# Seeking pasture board in St. Louis, Missouri



## Soverholser (Nov 15, 2013)

Hi there. Title says it all - I am looking for pasture boarding for my gentle gelding. I don't need all of the bells and whistles - just an arena and a pasture is fine. I need it to be in the St. Louis area - Jefferson County and whatnot. Let me know if you have any ideas.


----------



## Skyseternalangel (Jul 23, 2011)

Err any of these links from google would have ideas..

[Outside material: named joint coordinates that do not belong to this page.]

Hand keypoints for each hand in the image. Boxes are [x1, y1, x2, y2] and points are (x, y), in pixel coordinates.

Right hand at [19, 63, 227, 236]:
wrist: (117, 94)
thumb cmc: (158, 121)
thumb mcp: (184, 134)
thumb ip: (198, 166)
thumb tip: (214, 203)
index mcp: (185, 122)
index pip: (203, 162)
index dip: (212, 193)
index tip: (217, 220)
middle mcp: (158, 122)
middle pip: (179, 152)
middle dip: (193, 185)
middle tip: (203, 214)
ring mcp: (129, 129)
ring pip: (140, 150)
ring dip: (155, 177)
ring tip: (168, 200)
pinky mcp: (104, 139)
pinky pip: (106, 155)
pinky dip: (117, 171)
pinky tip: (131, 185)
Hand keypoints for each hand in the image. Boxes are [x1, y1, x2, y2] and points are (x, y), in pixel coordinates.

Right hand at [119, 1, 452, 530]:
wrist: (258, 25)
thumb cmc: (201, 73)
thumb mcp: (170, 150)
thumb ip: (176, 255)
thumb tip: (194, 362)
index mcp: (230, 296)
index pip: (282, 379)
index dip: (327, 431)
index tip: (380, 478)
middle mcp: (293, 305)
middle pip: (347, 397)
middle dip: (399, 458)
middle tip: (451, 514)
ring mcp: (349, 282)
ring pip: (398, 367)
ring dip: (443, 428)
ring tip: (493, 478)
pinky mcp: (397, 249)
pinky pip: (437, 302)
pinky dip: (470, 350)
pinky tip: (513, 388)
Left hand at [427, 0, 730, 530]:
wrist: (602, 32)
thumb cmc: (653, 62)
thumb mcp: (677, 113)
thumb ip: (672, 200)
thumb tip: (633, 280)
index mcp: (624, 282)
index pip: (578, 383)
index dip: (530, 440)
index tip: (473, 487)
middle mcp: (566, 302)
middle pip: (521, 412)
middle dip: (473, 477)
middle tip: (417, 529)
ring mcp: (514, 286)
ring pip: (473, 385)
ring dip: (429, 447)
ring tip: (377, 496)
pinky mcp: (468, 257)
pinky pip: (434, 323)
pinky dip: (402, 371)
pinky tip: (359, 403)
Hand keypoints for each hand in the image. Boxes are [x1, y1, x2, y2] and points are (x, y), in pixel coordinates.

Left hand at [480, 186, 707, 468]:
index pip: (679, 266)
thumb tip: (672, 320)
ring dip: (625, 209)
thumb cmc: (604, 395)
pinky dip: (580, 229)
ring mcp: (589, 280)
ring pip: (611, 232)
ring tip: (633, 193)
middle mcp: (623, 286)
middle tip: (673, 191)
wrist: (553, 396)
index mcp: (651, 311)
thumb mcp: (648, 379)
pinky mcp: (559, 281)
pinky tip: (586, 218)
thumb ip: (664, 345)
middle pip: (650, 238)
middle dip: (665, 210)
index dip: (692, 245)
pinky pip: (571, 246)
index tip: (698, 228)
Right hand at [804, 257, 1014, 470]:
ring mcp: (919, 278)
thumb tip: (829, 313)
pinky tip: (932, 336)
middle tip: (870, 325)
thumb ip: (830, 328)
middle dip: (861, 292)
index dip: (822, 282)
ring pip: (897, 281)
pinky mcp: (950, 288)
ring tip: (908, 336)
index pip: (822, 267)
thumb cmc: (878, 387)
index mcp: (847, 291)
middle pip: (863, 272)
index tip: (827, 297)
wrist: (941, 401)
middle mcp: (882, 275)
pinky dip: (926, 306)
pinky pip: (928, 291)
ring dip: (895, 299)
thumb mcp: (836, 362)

Horse Boarding Farms in Saint Louis, Missouri. Horse Ranches in Saint Louis, MO. Riding Stables in Saint Louis County, MO.
Ace Stable Home
St. Louis County Missouri Horses - Horse Websites
Top Spots For Horseback Riding Near St. Louis « CBS St. Louis
Boarding Stables in Missouri


----------



## Viranh (Apr 7, 2013)

If you don't mind driving, pasture board is a little easier to find further out of town. I know there are some places around Union and Pacific that are relatively inexpensive. To get turnout space inside the city you are going to pay. If you just need something cheap, I've had my eye on this place:
Boarding Your Horse
I have not seen it in person since I'm not going to be ready to move up there for at least 6 months, but I had it in mind at least until I get a few big girl job paychecks in the bank.


----------



## Soverholser (Nov 15, 2013)

At this point, it looks like I am going to need to broaden my horizons. I'd hate to put him further away from me, but after some crap that went down at my current barn, it's absolutely unfair of me to keep him there much longer.


----------